◆ Exercise details
Please retype the records below exactly as they appear, but leave out the pictures.

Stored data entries
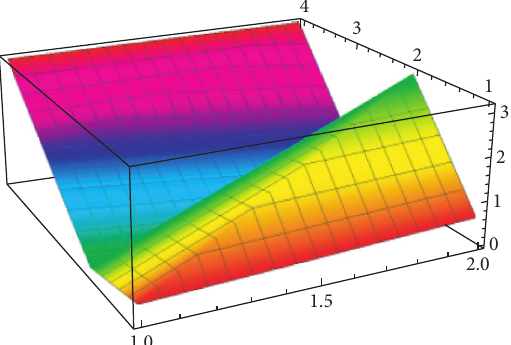
Figure 1: The graphical surface represents a 3-D view of the function, qp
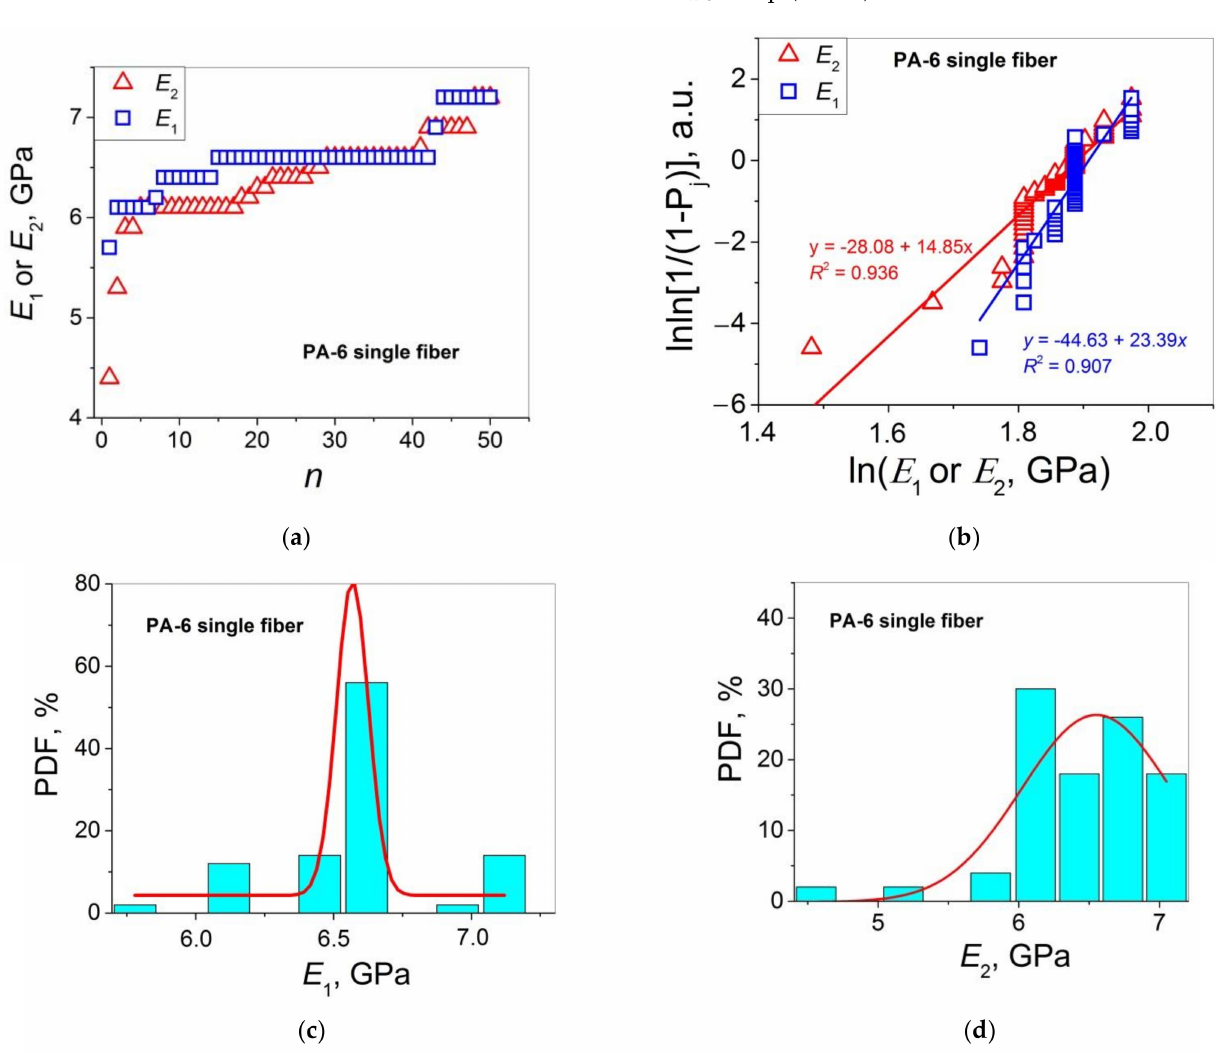
Figure 3. ( a ) Moduli E 1 and E 2 as functions of sample number n in an ascending order for PA 6 single fibers; ( b ) Weibull’s plots for the data presented in ( a ); PDF vs. E 1 ( c ) and E 2 ( d ) for the data presented in ( a ); the bell curves are the Gaussian fitting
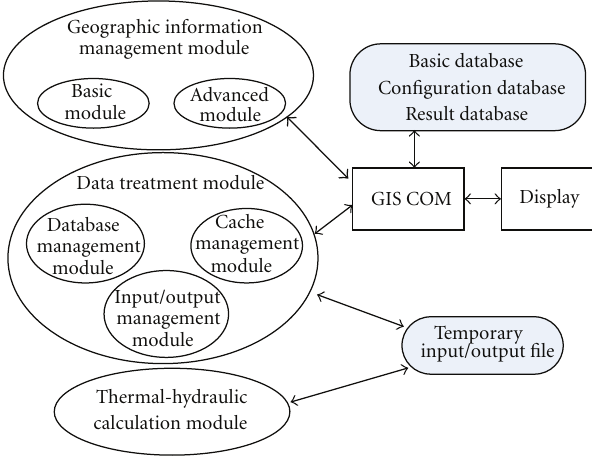
Figure 5: Structure and function of the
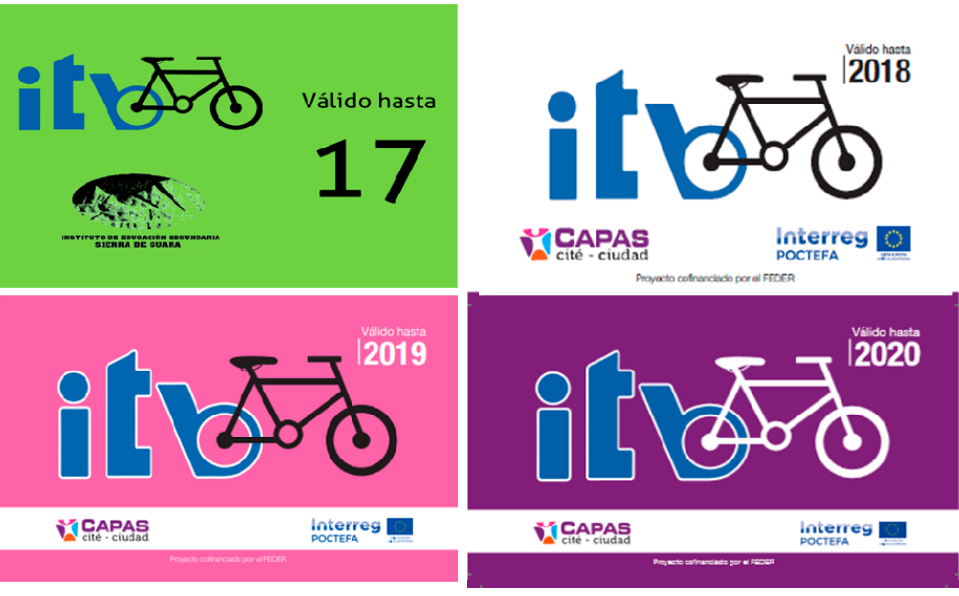
Figure 3. ITB certificates for 2016, 2017, 2018, and 2019.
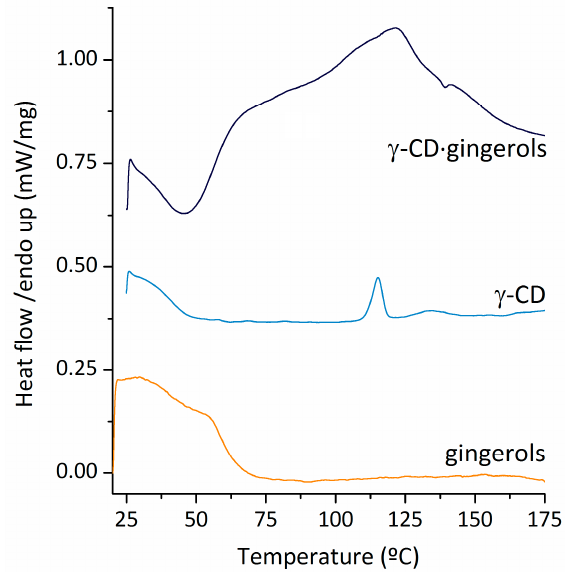
Figure 4. Di ff erential scanning calorimetry traces of gingerols ( bottom ), pure γ -CD heptahydrate Figure 4. Differential scanning calorimetry traces of gingerols (bottom), pure γ -CD heptahydrate ( middle ) and γ -CD · gingerols ( top (middle) and γ -CD·gingerols (top).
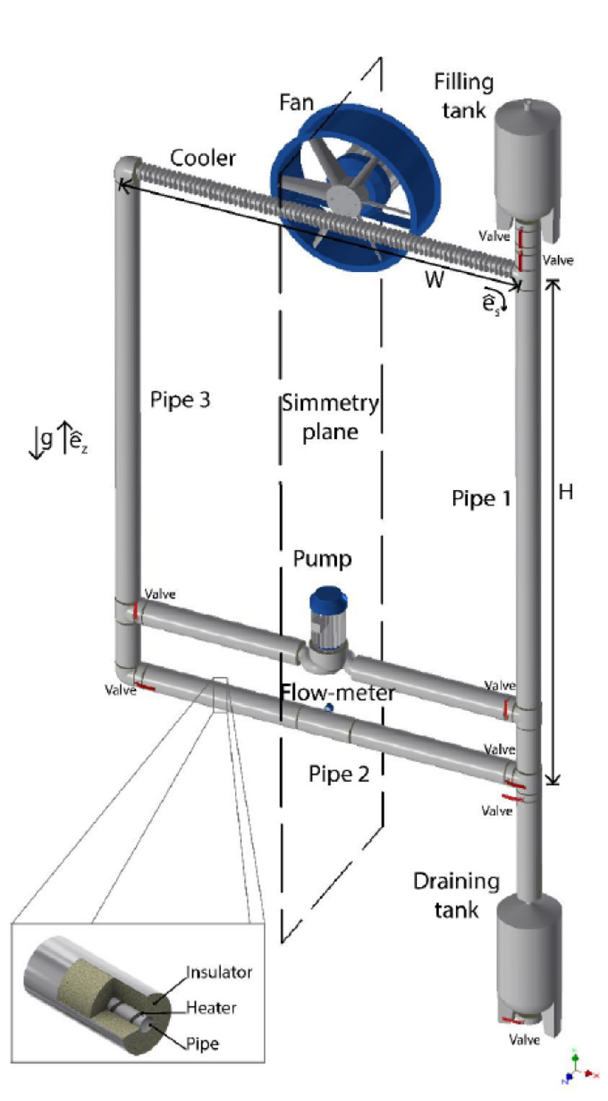
Fig. 2. Schematic view of DYNASTY.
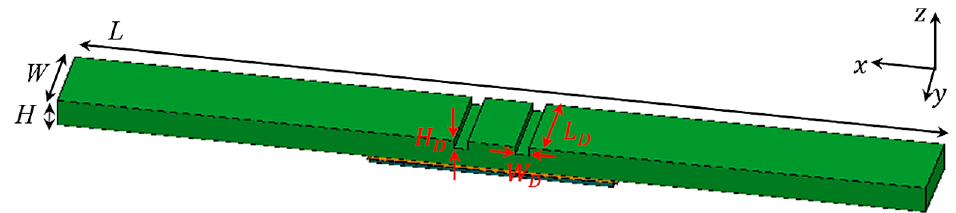
Figure 3. Simulation setup in FEKO for the assessment of defects in dielectric materials.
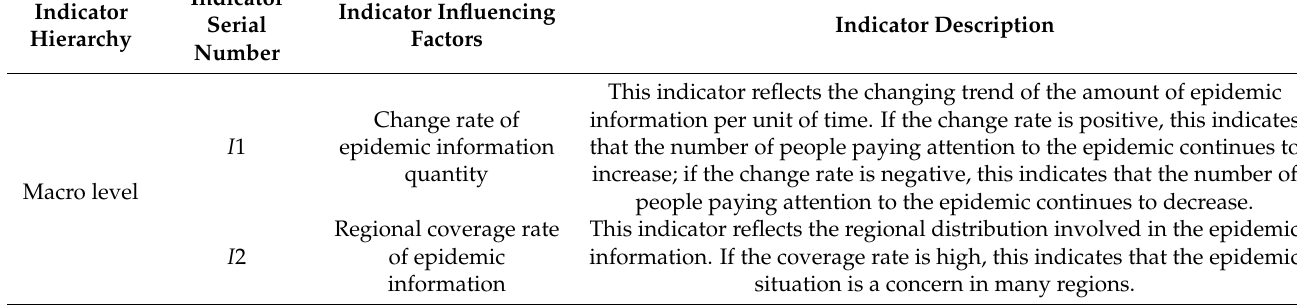
Table 2. Early warning indicator system of epidemic information public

◆ Problem solution
Figure 1: The graphical surface represents a 3-D view of the function, qp
Figure 3. ( a ) Moduli E 1 and E 2 as functions of sample number n in an ascending order for PA 6 single fibers; ( b ) Weibull’s plots for the data presented in ( a ); PDF vs. E 1 ( c ) and E 2 ( d ) for the data presented in ( a ); the bell curves are the Gaussian fitting
Figure 5: Structure and function of the
Figure 3. ITB certificates for 2016, 2017, 2018, and 2019.
Figure 4. Di ff erential scanning calorimetry traces of gingerols ( bottom ), pure γ -CD heptahydrate Figure 4. Differential scanning calorimetry traces of gingerols (bottom), pure γ -CD heptahydrate ( middle ) and γ -CD · gingerols ( top (middle) and γ -CD·gingerols (top).
Fig. 2. Schematic view of DYNASTY.
Figure 3. Simulation setup in FEKO for the assessment of defects in dielectric materials.
Table 2. Early warning indicator system of epidemic information public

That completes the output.